More and more people are asking me about the prospect of using artificial wedding flowers, rather than fresh ones, or a mix of the two. It seems to be a slowly growing trend, but I have some very serious reservations about it.
Now, I’m not going to jump straight onto my soapbox and scream “look at them! They’re fake flowers! They can’t possibly be as good as real ones!” I do like to be even-handed, and it’s true that silk flowers in the 21st century look a lot more realistic than they used to. Proponents of artificial blooms will tell you that we’ve moved on somewhat from the big plastic dewdrops of yore: today’s fake blossoms won’t wilt in the heat, and you can even scent them for the full floral fragrance experience. Eager brides-to-be look ahead with joy to being able to give an everlasting floral keepsake to their doting Mums.
Sounds too good to be true, doesn’t it? Well, now it’s time for the soapbox. Think about it for a second – fake flowers? At your wedding? Aren’t you… well… cheapening yourself, not to mention your big day? We all have to think about what we can pay for anything in life, but surely your wedding deserves some genuine beauty. Even the prettiest handmade flowers are lacking that certain something. You just know they’re not real. And of all the things it should be, your wedding day should be real.
Simply put, there’s nothing – and I mean NOTHING – to compare with the delicacy and versatility of real wedding flowers. Colours are more vibrant, movement is more subtle, and the creative possibilities are far greater. If someone catches a glimpse of the stem of a real flower, it’s not a talking point; the harsh plastic of an artificial stem, on the other hand, is invariably greeted with sneers.

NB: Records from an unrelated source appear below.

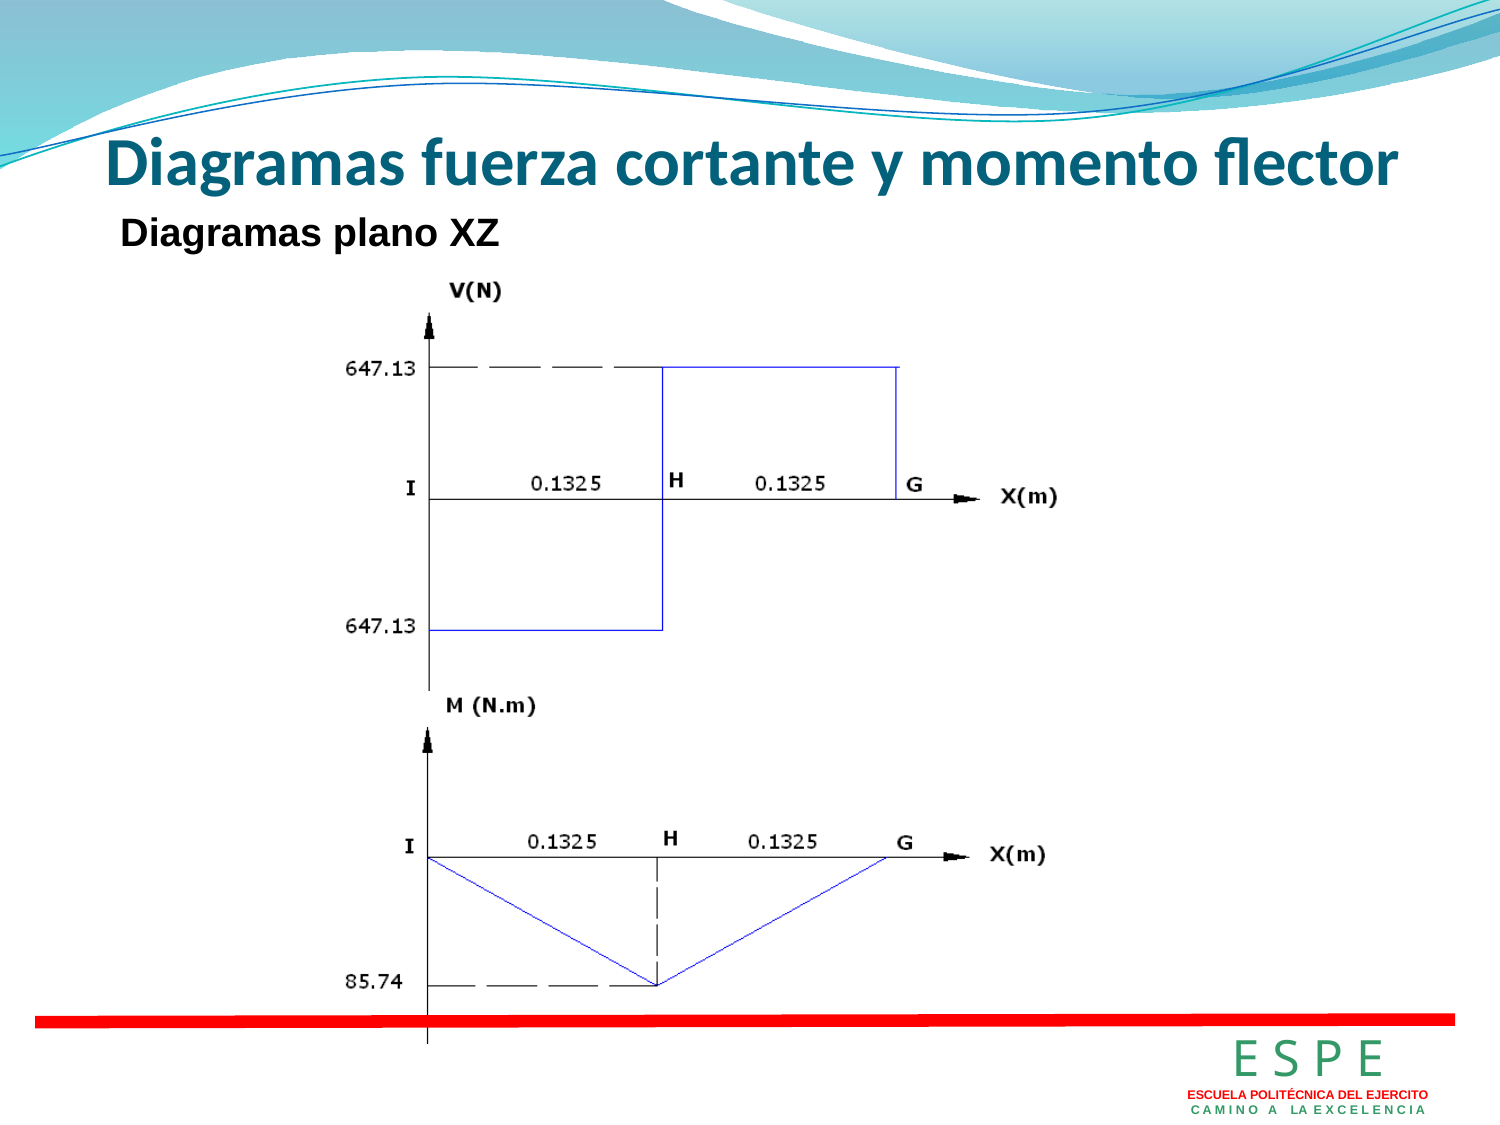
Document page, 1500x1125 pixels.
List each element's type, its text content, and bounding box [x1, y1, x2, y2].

text_box Diagramas plano XZ [105, 200, 586, 293]
text_box Diagramas fuerza cortante y momento flector [105, 93, 1500, 200]
text_box E S P E ESCUELA POLITÉCNICA DEL EJERCITO C A M I N O A LA E X C E L E N C I A [1160, 1018, 1456, 1125]
picture [327, 269, 1067, 1044]
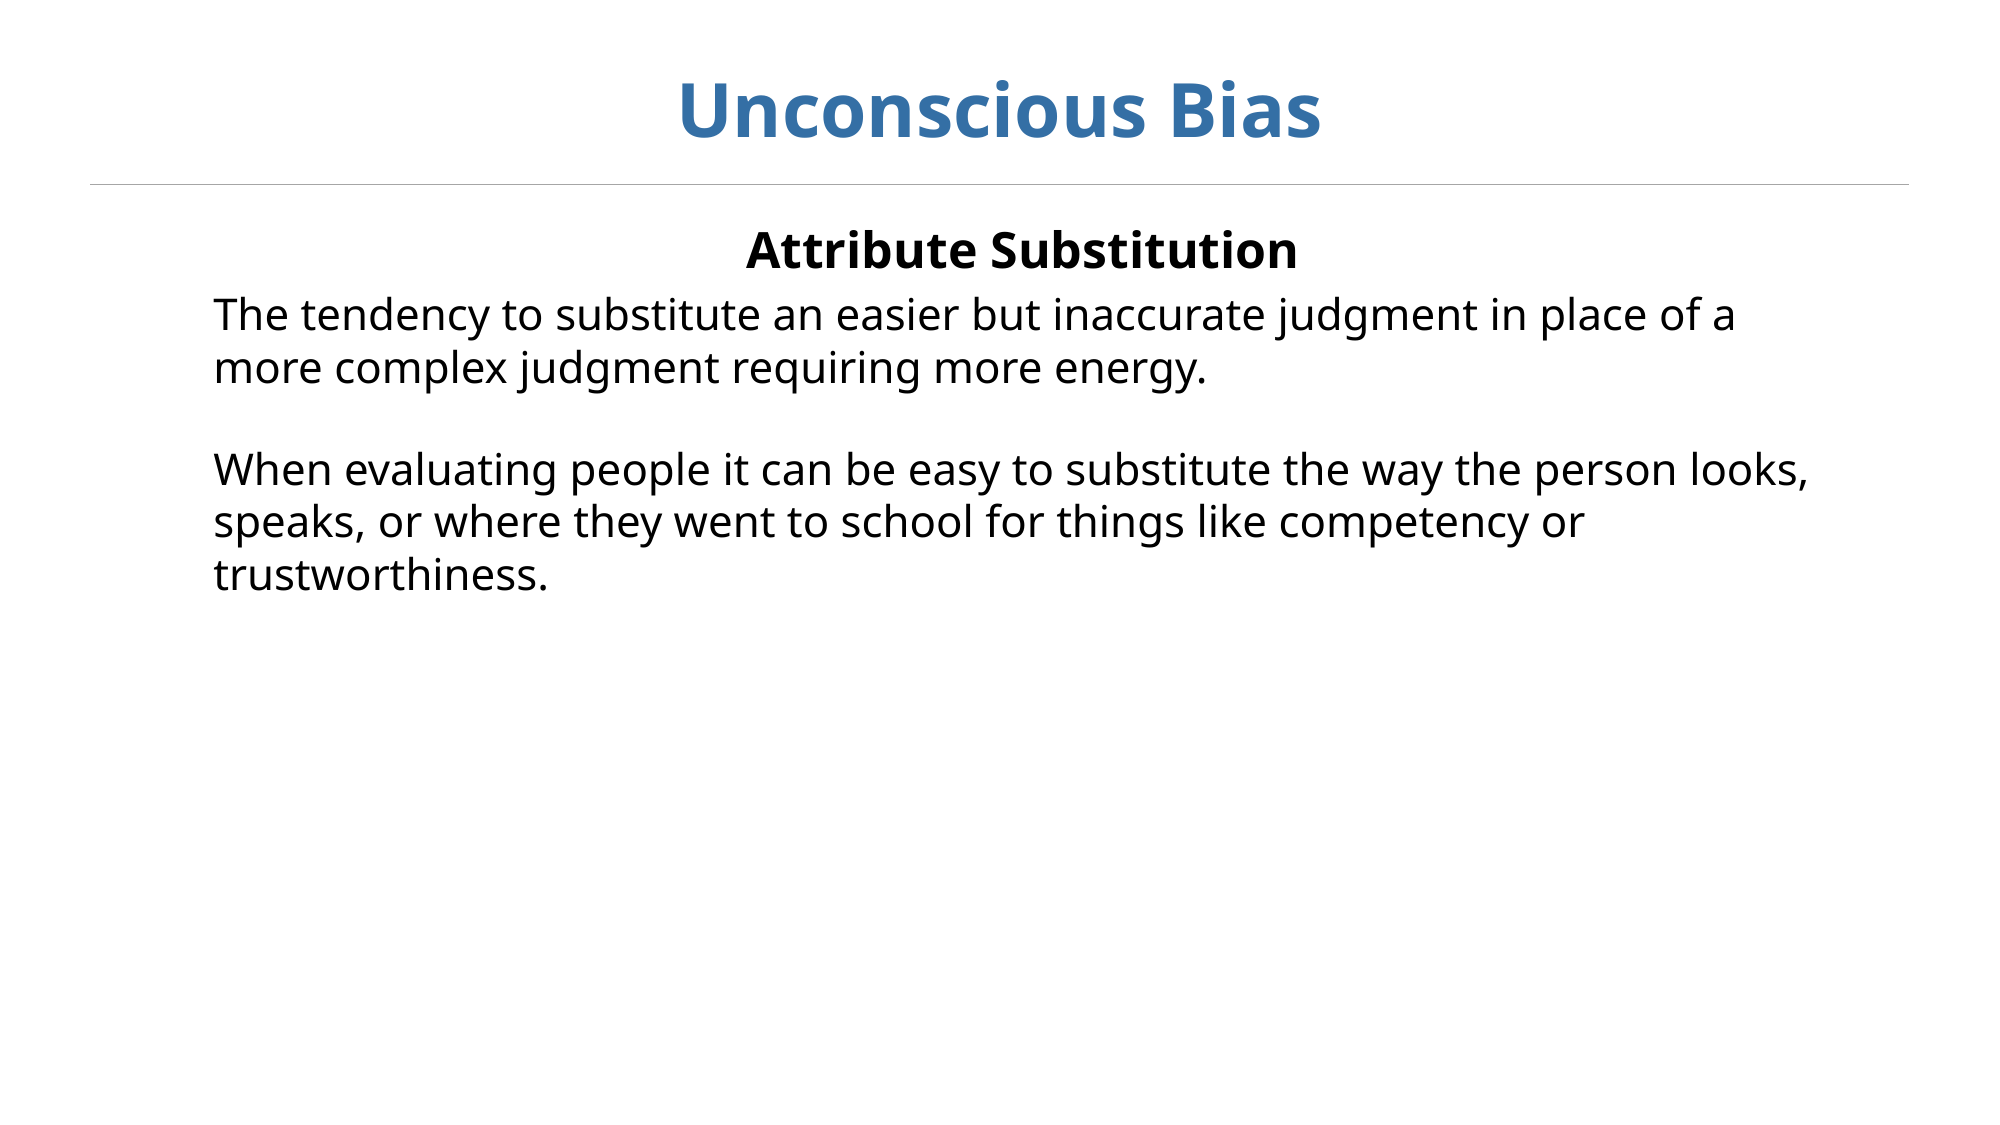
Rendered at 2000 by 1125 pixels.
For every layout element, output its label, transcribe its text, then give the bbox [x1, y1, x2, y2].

list Attribute Substitution The tendency to substitute an easier but inaccurate judgment in place of a more complex judgment requiring more energy. When evaluating people it can be easy to substitute the way the person looks, speaks, or where they went to school for things like competency or trustworthiness. [202, 208, 1833, 1024]
title Unconscious Bias [90, 49, 1910, 167]
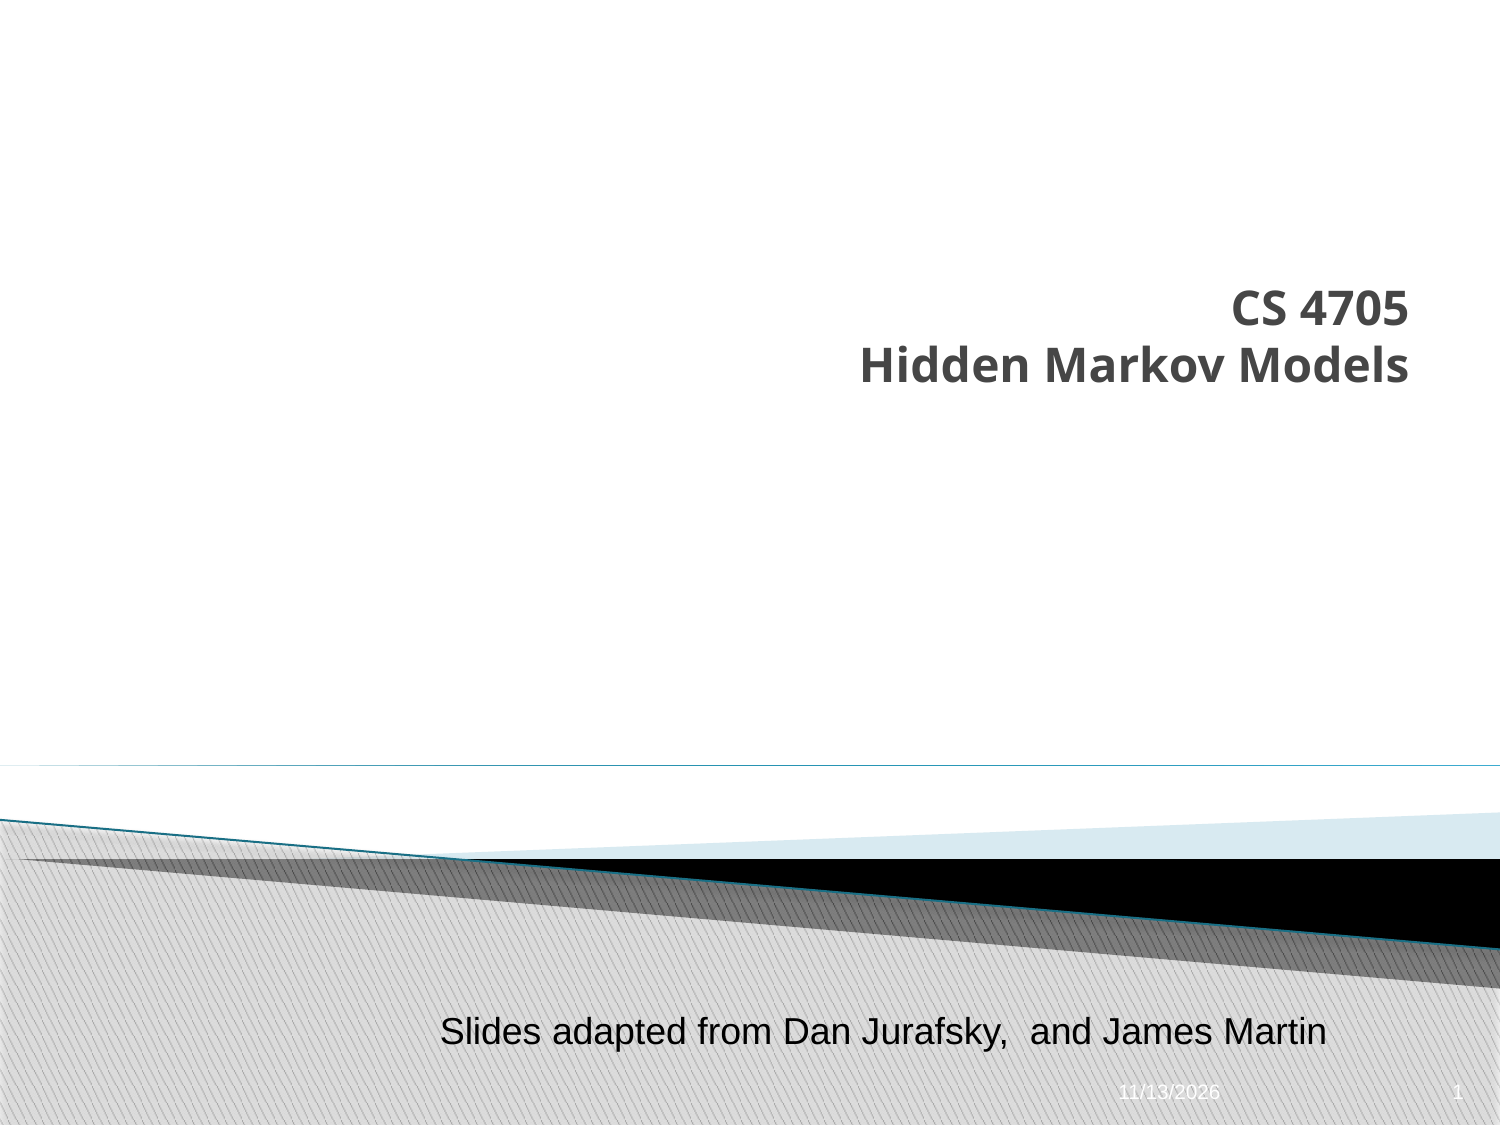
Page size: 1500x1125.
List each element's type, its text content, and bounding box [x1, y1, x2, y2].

slide_number 1 [1418, 1051, 1479, 1112]
title CS 4705 Hidden Markov Models [99, 212, 1425, 400]
picture [5, 859, 1500, 989]
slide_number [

But what about the idea of permanence, I hear many indignant brides ask. Real flowers will fade and die. They’ll be cleared away at the end of the wedding day and if you’re lucky, you might be able to press one of them to keep. It sounds like a good argument in favour of the fake, but I really can’t subscribe to it. Part of the beauty of real flowers is in their transience – like a perfect sunset, the magic comes in their relative brevity. Going against that, trying to preserve them forever, is like having a perfect-looking meal in front of you that appears delicious, but which you can’t ever smell or taste. What’s the point?
Finally, there’s the issue of cost, which is the driving force behind many brides’ decisions to use artificial flowers in the first place. What a lot of people don’t realise is that good quality silk flowers (the ones that don’t have big plastic dewdrops) can often cost more than real flowers, so unless you really want to compromise on quality, you’re not saving anything.
To my mind, artificial flowers have all the drawbacks and none of the advantages of real flowers. Even the most skilfully-created silk bouquet doesn’t have the vivacity and genuine beauty of a real arrangement, and this is what floristry is all about. So as I climb off my soapbox, I’d just ask you to think carefully before you decide that fake flowers are going to be your blooms of choice.